Consignes de l'exercice
(1) Dans le fil de discussion sur les illustrations d'albums, quel raccourci clavier Pooki indique-t-il pour placer soi-même une illustration sur un album ?
(2) Recopiez à l'identique le passage du fil de discussion sur les illustrations d'albums qui commence par « Bonjour, je cherche » et se termine par « (Pomme + I) ».

Extrait
:::

# télécharger les illustrations d'albums



## minimum (25 Octobre 2009)

Bonjour, je cherche à télécharger via itune store les illustrations de mes albums déjà présents dans mon imac. Comment dois-je procéder ??.


----------



## Pooki (25 Octobre 2009)

Si tu les as achetés sur iTunes, tu les auars automatiquement avec, dans ce cas re-télécharge ton album. Sinon, tu peux essayer en faisant un clic droit sur ton album et choisir "obtenir les illustrations d'albums".
Le plus simple sinon est de la trouver dans Google Images et la mettre toi même sur ton album (Pomme + I)


----------



## minimum (25 Octobre 2009)

Merci pour le renseignement.
J'ai essayé avec amazon ou bien google image mais la qualité des illustration n'est pas terrible...
On m'a parlé de gimmesometune ( que j'ai téléchargé ), mais je ne sais pas l'utiliser convenablement: je ne parviens pas à obtenir d'illustration par ce biais.

:::

Jeu de données
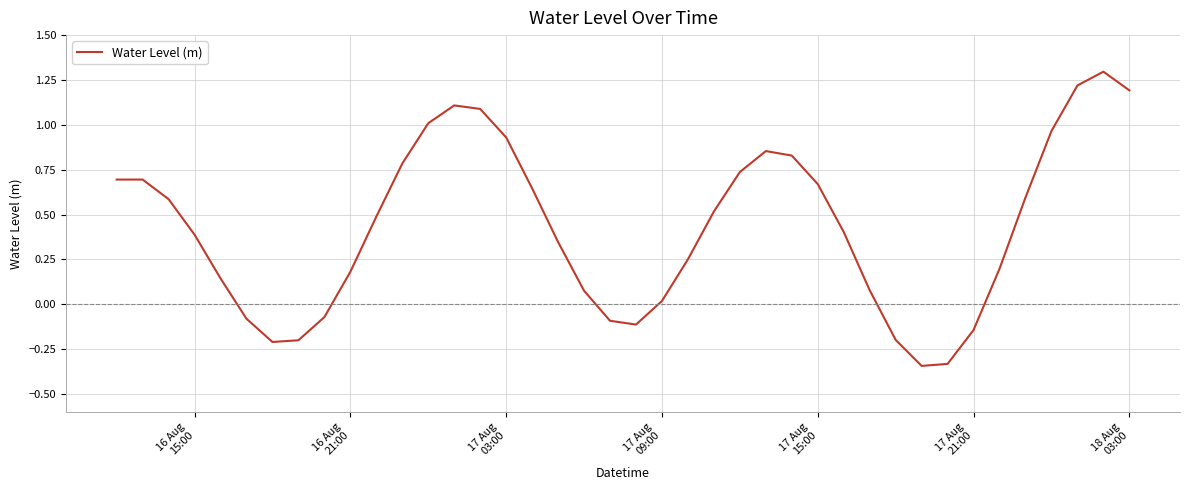

What is the maximum value shown in the chart?

1.3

:::

Vos réponses
(1) Pomme + I

(2)
Bonjour, je cherche à télécharger via itune store les illustrations de mes albums déjà présents dans mon imac. Comment dois-je procéder ??.


----------



## Pooki (25 Octobre 2009)

Si tu les as achetés sur iTunes, tu les auars automatiquement avec, dans ce cas re-télécharge ton album. Sinon, tu peux essayer en faisant un clic droit sur ton album et choisir "obtenir les illustrations d'albums".
Le plus simple sinon est de la trouver dans Google Images et la mettre toi même sur ton album (Pomme + I)